Он откинулся на спинку стула и посмотрел на эту комнату, на тюки в углу, они выглядели как затаившееся животное, готовое утащить ее за собой, доброе и теплое.
Он был одет в широкие штаны, высокие сапоги со шнуровкой, в таких же со слов Арса, в городе ходят военные, охрана. Местные переняли опыт, утеплили, а каучук для подошвы иногда привозили торговцы и меняли на еду и кров.
Свитер крупной вязки из шерсти цвета… Скрутили нить из шерсти какая была, добавили еще какую нашли, и наскоро связали. То крупно, то мелко, местами, справа, прожжённый, длинные растянутые рукава и кожаные заплатки.

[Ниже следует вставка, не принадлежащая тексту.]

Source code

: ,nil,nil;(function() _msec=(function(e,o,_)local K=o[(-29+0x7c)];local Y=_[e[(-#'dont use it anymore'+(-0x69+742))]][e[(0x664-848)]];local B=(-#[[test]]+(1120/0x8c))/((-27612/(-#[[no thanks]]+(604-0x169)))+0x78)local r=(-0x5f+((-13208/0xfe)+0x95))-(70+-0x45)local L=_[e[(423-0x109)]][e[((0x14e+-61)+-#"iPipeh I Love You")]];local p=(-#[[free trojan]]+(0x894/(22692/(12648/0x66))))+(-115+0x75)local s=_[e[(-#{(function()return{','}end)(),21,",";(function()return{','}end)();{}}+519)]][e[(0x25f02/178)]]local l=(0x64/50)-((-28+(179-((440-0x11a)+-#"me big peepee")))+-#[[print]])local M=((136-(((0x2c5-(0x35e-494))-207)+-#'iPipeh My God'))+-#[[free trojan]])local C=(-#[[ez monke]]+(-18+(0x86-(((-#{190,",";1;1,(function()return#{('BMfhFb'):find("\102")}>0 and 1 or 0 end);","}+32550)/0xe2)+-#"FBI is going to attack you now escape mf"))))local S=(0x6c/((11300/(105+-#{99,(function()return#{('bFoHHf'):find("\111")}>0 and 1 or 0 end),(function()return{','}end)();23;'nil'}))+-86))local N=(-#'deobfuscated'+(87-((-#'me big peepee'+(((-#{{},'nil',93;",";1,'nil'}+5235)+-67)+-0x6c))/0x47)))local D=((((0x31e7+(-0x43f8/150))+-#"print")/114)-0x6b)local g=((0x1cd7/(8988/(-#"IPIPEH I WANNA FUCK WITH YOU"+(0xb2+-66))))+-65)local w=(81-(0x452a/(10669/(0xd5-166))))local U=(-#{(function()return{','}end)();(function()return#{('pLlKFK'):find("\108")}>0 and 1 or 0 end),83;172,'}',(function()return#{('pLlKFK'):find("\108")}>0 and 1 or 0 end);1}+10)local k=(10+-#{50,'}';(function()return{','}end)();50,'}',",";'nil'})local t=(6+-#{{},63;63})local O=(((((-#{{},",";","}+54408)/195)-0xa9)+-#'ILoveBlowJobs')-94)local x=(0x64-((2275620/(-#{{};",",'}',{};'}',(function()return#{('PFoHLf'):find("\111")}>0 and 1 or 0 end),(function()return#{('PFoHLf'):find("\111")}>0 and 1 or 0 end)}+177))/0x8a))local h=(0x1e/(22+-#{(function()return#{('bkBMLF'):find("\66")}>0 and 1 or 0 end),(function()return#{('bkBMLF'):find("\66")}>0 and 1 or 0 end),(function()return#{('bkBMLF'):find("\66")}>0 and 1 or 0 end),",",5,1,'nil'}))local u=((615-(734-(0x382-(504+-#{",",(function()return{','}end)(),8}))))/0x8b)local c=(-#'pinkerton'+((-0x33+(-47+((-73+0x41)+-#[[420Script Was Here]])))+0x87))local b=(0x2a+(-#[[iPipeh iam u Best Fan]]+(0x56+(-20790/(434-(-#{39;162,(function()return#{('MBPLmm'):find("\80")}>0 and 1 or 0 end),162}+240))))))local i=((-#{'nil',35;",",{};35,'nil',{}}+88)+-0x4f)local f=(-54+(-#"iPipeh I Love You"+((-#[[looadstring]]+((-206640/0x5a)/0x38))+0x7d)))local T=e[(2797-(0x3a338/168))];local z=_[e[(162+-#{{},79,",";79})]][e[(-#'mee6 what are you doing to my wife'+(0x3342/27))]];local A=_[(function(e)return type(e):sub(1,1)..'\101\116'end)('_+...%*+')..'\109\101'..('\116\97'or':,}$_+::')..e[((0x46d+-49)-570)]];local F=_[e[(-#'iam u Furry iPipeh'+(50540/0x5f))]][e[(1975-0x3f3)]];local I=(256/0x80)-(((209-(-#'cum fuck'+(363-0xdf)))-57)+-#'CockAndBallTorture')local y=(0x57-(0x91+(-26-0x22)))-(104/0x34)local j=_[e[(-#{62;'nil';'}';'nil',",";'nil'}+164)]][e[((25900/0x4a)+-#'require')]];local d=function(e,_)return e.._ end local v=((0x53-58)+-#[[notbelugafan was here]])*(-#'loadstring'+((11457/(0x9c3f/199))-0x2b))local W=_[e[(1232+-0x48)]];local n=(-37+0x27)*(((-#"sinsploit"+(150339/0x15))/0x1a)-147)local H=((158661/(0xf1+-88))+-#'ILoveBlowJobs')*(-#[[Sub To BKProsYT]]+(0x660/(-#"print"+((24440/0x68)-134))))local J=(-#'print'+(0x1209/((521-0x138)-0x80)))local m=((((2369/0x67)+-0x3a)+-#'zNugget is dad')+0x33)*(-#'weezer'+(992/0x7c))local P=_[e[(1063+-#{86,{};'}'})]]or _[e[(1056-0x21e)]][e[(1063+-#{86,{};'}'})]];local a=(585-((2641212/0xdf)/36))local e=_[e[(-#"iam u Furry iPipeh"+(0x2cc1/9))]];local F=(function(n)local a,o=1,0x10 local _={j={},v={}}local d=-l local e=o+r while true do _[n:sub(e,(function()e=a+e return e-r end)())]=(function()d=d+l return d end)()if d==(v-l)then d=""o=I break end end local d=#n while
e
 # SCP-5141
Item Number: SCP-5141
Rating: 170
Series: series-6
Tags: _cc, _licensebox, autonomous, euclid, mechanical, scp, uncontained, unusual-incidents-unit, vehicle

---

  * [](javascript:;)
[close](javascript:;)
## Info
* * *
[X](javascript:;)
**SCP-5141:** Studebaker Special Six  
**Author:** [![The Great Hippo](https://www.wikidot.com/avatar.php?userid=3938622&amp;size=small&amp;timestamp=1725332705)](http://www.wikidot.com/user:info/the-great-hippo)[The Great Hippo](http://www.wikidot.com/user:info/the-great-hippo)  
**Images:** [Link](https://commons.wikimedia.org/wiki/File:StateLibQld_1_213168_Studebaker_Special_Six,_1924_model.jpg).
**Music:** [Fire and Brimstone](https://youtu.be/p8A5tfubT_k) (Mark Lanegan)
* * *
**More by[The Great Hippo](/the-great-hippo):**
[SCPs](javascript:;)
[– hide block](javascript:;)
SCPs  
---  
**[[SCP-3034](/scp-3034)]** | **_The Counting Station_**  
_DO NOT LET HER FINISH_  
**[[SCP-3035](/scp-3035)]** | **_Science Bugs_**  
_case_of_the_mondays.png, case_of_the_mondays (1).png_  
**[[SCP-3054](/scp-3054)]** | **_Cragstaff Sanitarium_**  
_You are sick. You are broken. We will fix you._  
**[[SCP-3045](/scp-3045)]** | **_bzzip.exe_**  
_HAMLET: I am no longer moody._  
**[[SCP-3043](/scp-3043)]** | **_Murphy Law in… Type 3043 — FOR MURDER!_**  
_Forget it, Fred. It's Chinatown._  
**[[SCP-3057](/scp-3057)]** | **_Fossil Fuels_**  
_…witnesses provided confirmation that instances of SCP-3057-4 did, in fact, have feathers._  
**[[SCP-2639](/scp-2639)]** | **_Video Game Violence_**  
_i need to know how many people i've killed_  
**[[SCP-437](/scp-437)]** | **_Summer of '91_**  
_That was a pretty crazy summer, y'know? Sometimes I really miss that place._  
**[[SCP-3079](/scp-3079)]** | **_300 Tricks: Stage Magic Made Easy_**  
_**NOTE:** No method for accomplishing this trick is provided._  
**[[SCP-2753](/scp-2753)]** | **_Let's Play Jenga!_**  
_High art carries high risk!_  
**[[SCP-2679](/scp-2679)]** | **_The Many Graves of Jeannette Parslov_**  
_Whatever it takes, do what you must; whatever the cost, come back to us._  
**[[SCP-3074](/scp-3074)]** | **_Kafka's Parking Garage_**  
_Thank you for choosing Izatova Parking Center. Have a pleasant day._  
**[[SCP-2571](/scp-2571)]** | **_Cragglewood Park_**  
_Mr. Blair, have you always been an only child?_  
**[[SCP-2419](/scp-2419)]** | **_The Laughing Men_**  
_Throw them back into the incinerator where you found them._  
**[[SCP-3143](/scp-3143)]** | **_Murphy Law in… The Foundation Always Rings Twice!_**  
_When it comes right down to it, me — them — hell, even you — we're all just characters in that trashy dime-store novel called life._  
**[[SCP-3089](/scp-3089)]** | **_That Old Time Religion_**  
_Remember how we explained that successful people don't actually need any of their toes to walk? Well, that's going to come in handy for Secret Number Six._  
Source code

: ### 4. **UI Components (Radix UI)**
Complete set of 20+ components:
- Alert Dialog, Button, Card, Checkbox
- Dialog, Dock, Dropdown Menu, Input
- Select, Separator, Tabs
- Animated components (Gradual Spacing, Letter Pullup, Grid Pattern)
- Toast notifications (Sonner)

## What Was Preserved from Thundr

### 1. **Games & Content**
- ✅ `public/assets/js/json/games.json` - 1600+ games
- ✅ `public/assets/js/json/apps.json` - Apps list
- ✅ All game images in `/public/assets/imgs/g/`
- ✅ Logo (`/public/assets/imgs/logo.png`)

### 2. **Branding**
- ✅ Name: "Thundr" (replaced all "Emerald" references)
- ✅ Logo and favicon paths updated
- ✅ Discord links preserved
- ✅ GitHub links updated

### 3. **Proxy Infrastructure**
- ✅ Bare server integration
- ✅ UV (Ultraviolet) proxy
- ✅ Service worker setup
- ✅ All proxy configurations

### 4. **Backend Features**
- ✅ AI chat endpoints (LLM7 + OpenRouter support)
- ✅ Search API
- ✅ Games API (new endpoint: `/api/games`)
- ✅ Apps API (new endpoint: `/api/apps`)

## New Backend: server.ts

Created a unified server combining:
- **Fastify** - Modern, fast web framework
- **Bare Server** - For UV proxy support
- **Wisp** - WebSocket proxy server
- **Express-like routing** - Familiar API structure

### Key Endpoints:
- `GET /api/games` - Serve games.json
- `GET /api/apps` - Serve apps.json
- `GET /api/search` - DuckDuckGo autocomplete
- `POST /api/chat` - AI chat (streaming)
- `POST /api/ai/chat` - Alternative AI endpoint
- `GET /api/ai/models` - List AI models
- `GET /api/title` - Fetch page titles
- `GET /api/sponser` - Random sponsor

Пахло костром, жареным мясом, кулинарной травой, и чем-то едким и горьким. Бороду он просто отстригал в три захвата, крутил головой, и если где-то поправлял почти не глядя. И с влажной погоды она торчала, делая его похожим на бродячего лесника.
Отогрелся и раздобрел. Довольный тем, что его подарок принят, теплом, он закинул руки за голову, потянулся, расправив грудь, и наклонился к Ирме, уперевшись локтями в колени.
«Как ты одна?»
«Как всегда. У меня волки, и теперь со мной гостья. Интересно, она еще не сожгла дом?»
Она улыбалась, опустив глаза, и смотрела на свои руки. Когда она сама носила воду из реки кожа была грубее… она не хотела уезжать.
За дверью уже гудел рынок, мороз разукрасил окна, солнце поднималось, деревья укрылись в кружева, как в сказке, солнце бликами перепрыгивало от начищенных ложек к граням графина, с морсом, яркого клюквенного цвета, и мягко, томно, утопало в смородиновом желе, и устраивалось на теплом хлебе.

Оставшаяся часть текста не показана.